We know from Example 16.3.2 that the magnitude of the electric field a distance a from the center of the ring, along its axis of symmetry (the z axis in Figure \PageIndex{11}), is given by:
\begin{aligned} dE = kdq\frac{a}{(r^2+a^2)^\frac{3}{2}} \end{aligned}
By symmetry, for all of the different infinitesimal rings that make up the disk, the field will always point along the z axis. In order to determine the total field, we sum (integrate) the values of dE, over all of the rings, from a radius of r=0 to a radius r=R. For each ring, the value of r will be different, so we need to express dq in terms of dr in order to perform the integral. We know that the plane has a uniform charge per unit area given by \sigma. The charge dq of an infinitesimal ring is given by:
\begin{aligned} dq = \sigma dA=\sigma 2\pi r dr\end{aligned}
where dA=2\pi r dr is the area of the infinitesimal ring of radius r and thickness dr (think of unfolding the ring into a rectangle of height dr and length 2\pi r, the circumference of the circle, in order to determine the area). We now have all of the ingredients in order to determine the total electric field:
\begin{aligned} E &= \int dE = \int_0^R kdq\frac{a}{(r^2+a^2)^\frac{3}{2}} = 2\pi k a \sigma \int_0^R \frac{r}{(r^2+a^2)^\frac{3}{2}}dr\\[4pt] &=2\pi k a \sigma \left[ \frac{-1}{\sqrt{r^2+a^2}}\right]_0^R=2\pi k \sigma\left(1-\frac{a}{R^2+a^2} \right)\end{aligned}
Finally, we can take the limit of R\to\infty in order to get the electric field above an infinite plane:
\begin{aligned} E=\lim_{R\to\infty}2\pi k \sigma\left(1-\frac{a}{R^2+a^2} \right)=2\pi k\sigma=\frac{\sigma}{2\epsilon_0}\end{aligned}
where we used \epsilon_0 in the last equality as the result is a little cleaner without the factors of \pi. Note that for an infinite plane of charge, the electric field does not depend on the distance (our variable a) from the plane!
Discussion
In this example, we showed how we can model a two-dimensional charge distribution as the sum of one-dimensional charge distributions. In particular, we showed that an infinite plane of charge can be modeled as the sum of many lines charges or of many rings of charge (we chose the latter in the above). We also found that the electric field above an infinite plane of charge does not depend on the distance from the plane; that is, the electric field is constant above an infinite plane of charge.
josh's thoughts
A common source of confusion is the process of solving for the electric field produced by continuous charges. Point charges are well defined in space as being entirely contained within a single point, while continuous charges are objects which occupy 1, 2, or 3 dimensions. The electric field produced by point charges are easily modeled by \vec E = \frac{kQ}{r^2}\hat r, but the electric fields produced by continuous charges must usually be obtained from an integral.
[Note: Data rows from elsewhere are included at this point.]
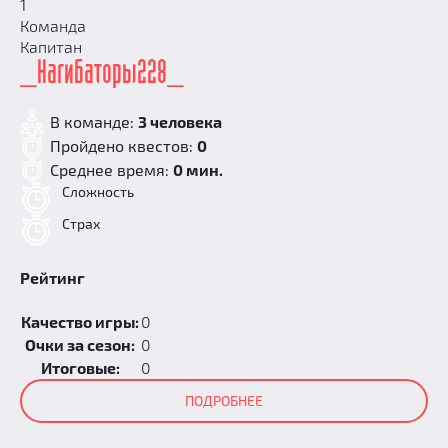
1
Команда
Капитан
_Нагибаторы228_
В команде:
3 человека
Пройдено квестов:
0
Среднее время:
0 мин.
Сложность
Страх
Рейтинг
Качество игры:
0
Очки за сезон:
0
Итоговые:
0
ПОДРОБНЕЕ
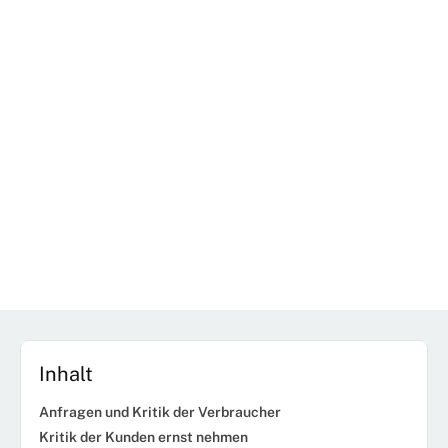
Inhalt
Anfragen und Kritik der Verbraucher
Kritik der Kunden ernst nehmen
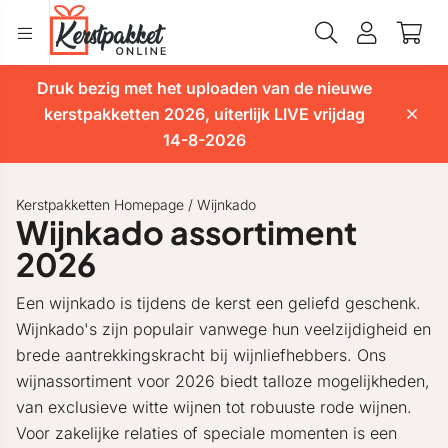
Druk bezig met het uploaden van de nieuwe
kerstpakketten 2026, uiterlijk LIVE vrijdag
14-8-2026
Kerstpakketten Homepage
/
Wijnkado
Wijnkado assortiment
2026
Een wijnkado is tijdens de kerst een geliefd geschenk.
Wijnkado's zijn populair vanwege hun veelzijdigheid en
brede aantrekkingskracht bij wijnliefhebbers. Ons
wijnassortiment voor 2026 biedt talloze mogelijkheden,
van exclusieve witte wijnen tot robuuste rode wijnen.
Voor zakelijke relaties of speciale momenten is een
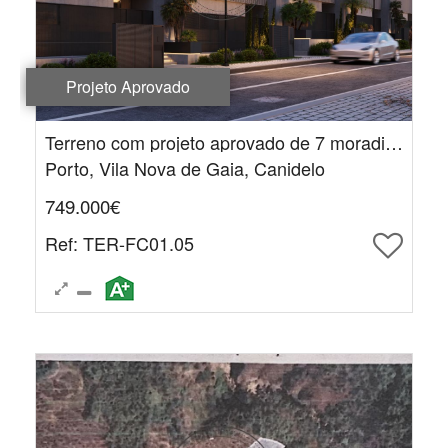
Projeto Aprovado
Terreno com projeto aprovado de 7 moradias de 3 pisos em banda
Porto, Vila Nova de Gaia, Canidelo
749.000€
Ref
: TER-FC01.05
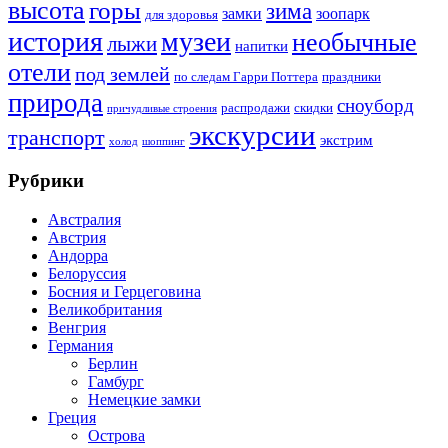
высота
горы
зима
замки
зоопарк
для здоровья
история
музеи
необычные
лыжи
напитки
отели
под землей
по следам Гарри Поттера
праздники
природа
сноуборд
распродажи
скидки
причудливые строения
экскурсии
транспорт
экстрим
холод
шоппинг
Рубрики
Австралия
Австрия
Андорра
Белоруссия
Босния и Герцеговина
Великобритания
Венгрия
Германия
Берлин
Гамбург
Немецкие замки
Греция
Острова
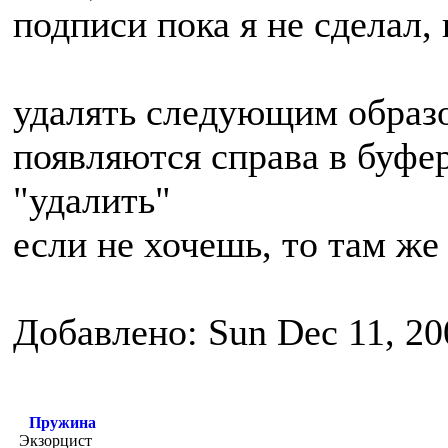
подписи пока я не сделал,
удалять следующим образо
появляются справа в буфер
"удалить"
если не хочешь, то там же
Добавлено: Sun Dec 11, 20
Пружина
Экзорцист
When a charge is distributed, the charge on the object must be broken down into many small charges which are written as dq. From there, dq is rewritten in terms of a position variable over which it is convenient to integrate. Think of the position variable as a variable that you can use to distinguish charges, dq, located at different positions along the object.
For example, referring to Figure \PageIndex{12}, if I wanted to determine E at the top of a rod (left-hand panel), it would be most convenient for me to integrate over x, but if I wanted to determine E on the side of a rod, it would be most convenient to integrate over \theta.

In order to determine the bounds of the integral, think of the range in position variable that is required in order to cover the entire object. I recommend paying close attention to Examples 16.3.2, 16.3.3, and 16.3.4, and attempting questions which require integration on the Question Library.